Anthony leaned in and told Uh-Oh to ask if there was something like that. Uh-Oh looked at Anthony, then at me, oddly. Anthony turned to me, eyebrows raised, and shouted over the music, “He’s a ladyboy.”
It was something I had known in a way, so I shrugged, “That’s the only way I have to describe it.”
Anthony nodded at Uh-Oh. Uh-Oh and An’s lips moved in seeming silence, then Anthony leaned towards me, “There is something like that.”
We quickly traded spots on the bench and I asked An if I could pray for him. With his permission, I gently placed my hand on his shoulder and prayed simply and slowly. “Jesus, come. Show An how much you love. Bring healing to this one’s heart. Wash over this heart with your love. Take away the pain.” In the midst of the chaos, I felt a wave of God’s love wash over my soul, through my being into An. “Does he feel any different?” I asked.
Uh-Oh smiled when she delivered the answer, “Yes, he feels warmth and peace.”
I smiled back. “Tell him that’s God’s love and presence.”

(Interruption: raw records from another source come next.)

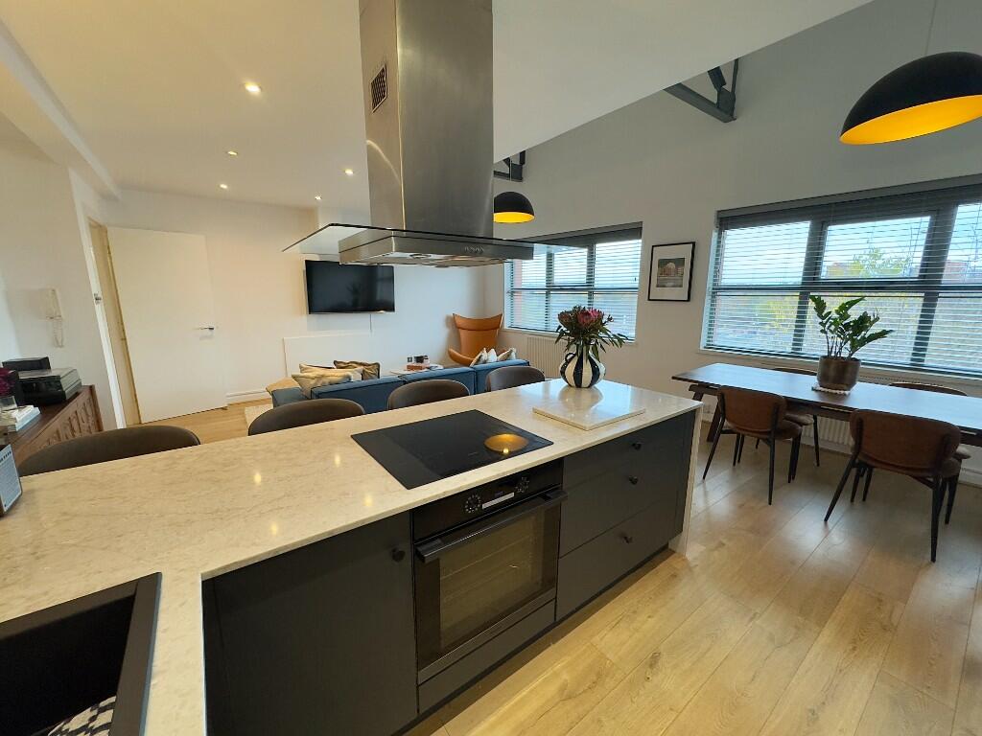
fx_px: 397
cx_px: 491
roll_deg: -0.3
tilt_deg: -10.8
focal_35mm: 14
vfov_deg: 85.7
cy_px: 368
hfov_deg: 102.1
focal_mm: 2.22
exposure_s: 1/100
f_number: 2.2
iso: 200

An began to relax. Anthony leaned in close to my ear again, “Can ladyboys go to the banquet?”
“I think so. At least back in September they were able to, as I know at least one went then.”
Anthony motioned that he wanted to get in close to An again. “It’s too important for it to end tonight. We need to get him to a place where he can just get loved on for a while. If he comes, that means you have to be there, Amy.”

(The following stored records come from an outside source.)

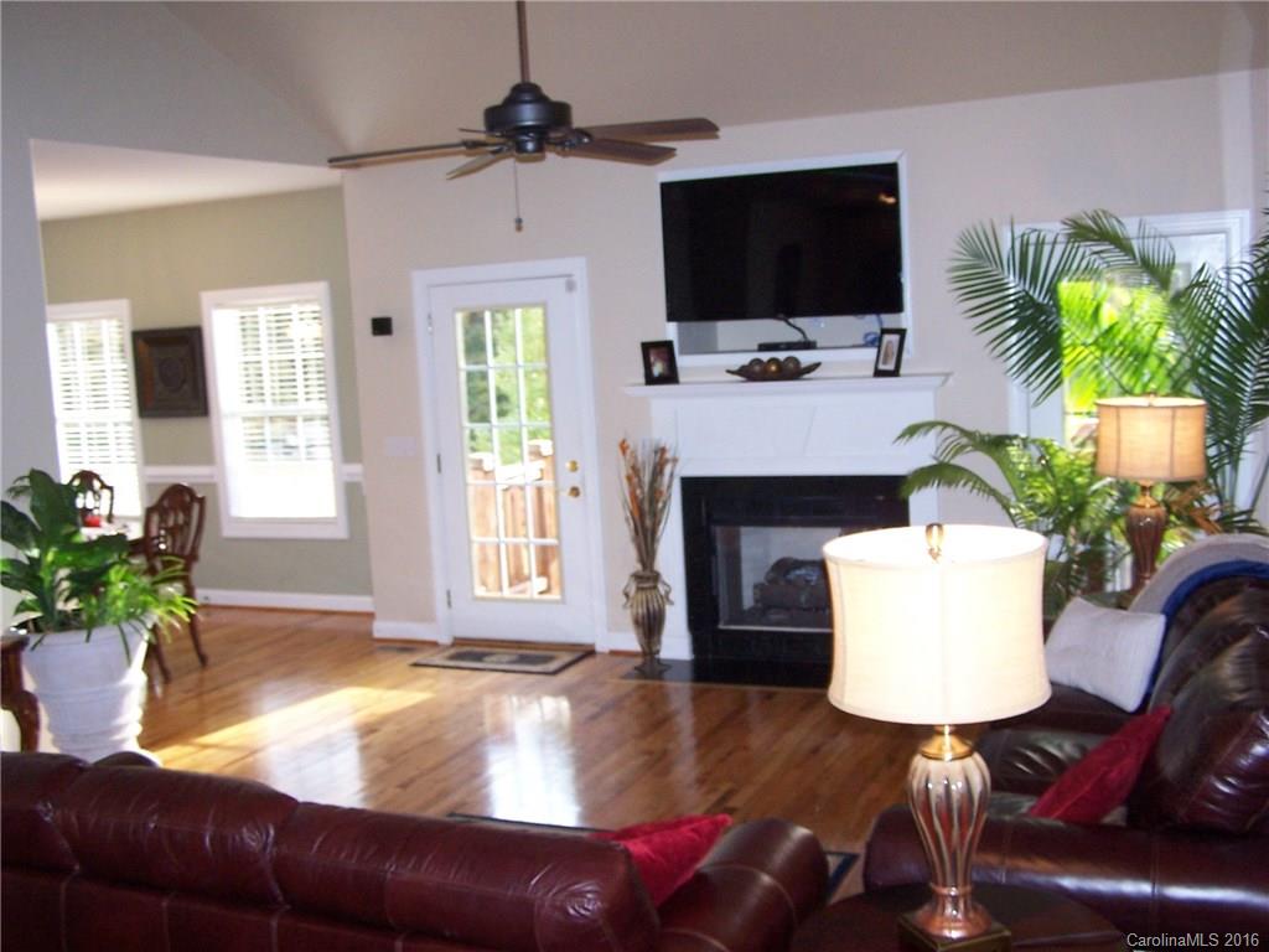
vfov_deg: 37.7
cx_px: 634
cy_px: 476
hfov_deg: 49.0
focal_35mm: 38
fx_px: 1393
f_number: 2.8
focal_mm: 6.3
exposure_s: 1/60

I smiled, quickly scooting over to allow Anthony to extend an invitation to An to come and be lavished in love. After a few minutes, Anthony shouted, “He wants to go. We just have to get the bar owner’s permission.” Anthony, Uh-Oh, and An moved to the picnic table behind us to talk to the bar owner. I kept close, continuing to pray. Uh-Oh translated enough to keep us in the loop. An wanted to come to the banquet badly enough that he was willing to waive the personal fee that the bar owners required and have us just pay the bar for his time. Anthony shook his head when he heard the fee for An’s time, and leaned in close to me. “Most of the girls here could go for two hours for 300 Bhat. But An is ‘special,’ so the fee is 500 Bhat.” Something in my heart ached as I heard that, as I knew that An’s uniqueness was due to the pain so commonly associated with being a ladyboy. I heard little of what was said from that moment until we told An goodbye and left the bar’s awning, promising to come back Friday evening to pick An up for the banquet. Through the whirlwind of activity of the next two days, An remained at the forefront of my mind. I prayed that Abba would continue to let An feel His pursuit and that at the banquet, something would shift for this man. When we arrived at the bar to meet An, I was so blessed to be the one to walk with him back to the Sunbeam Hotel where a feast of love had been prepared.
Throughout the banquet, An and I made small talk using his limited English. We laughed as those around us participated in silly games and cried as The Tamar Center staff shared their stories of how they had entered into the bar scenes and how the Tamar Center had helped them leave the bar and find a better life and the true love found only in Jesus. At the end of the night, I prayed with several of the girls at my table and let my shoulder catch their tears. I prayed for An as well, but little seemed to break. At one point, I noticed Kelsey, the teal-haired momma whom I had befriended during Extreme Prophetic’s school that week, praying for An. Before leaving, An thanked me for bringing him, telling me he had a good time but had to go. I hugged him and said I was glad he had come and as I watched him go, something in me broke. This one so pursued, this one so sought after, still felt forsaken.
Once the girls from my table had all gone home, I approached Kelsey and asked what had happened with him. “Nothing really. I just felt like he was really sad and I prayed for him.” Emotions I could not express well to her or anyone else overflowed from my eyes. “I just want them to have a way to leave the bars,” I explained through the tears. “Every girl in here tonight had the opportunity to leave if they wanted to, but An didn’t. I want justice to come for him, too.”